*Supplied material*.
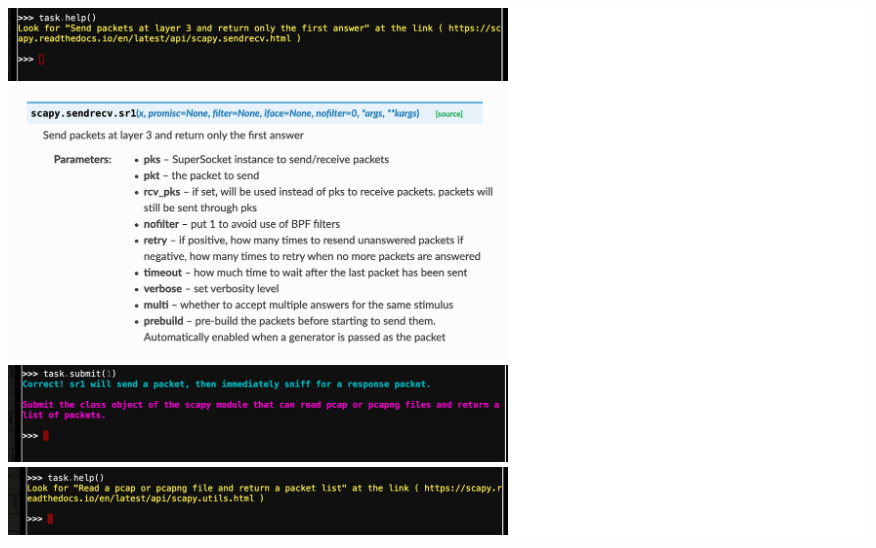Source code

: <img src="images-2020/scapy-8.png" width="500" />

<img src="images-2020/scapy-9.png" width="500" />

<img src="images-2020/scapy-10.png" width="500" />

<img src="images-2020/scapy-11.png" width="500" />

*What to do*.
Track down every line in the entries that includes the string "images", and copy it.

*Output of the exercise*.
: <img src="images-2020/scapy-8.png" width="500" />
<img src="images-2020/scapy-9.png" width="500" />
<img src="images-2020/scapy-10.png" width="500" />
<img src="images-2020/scapy-11.png" width="500" />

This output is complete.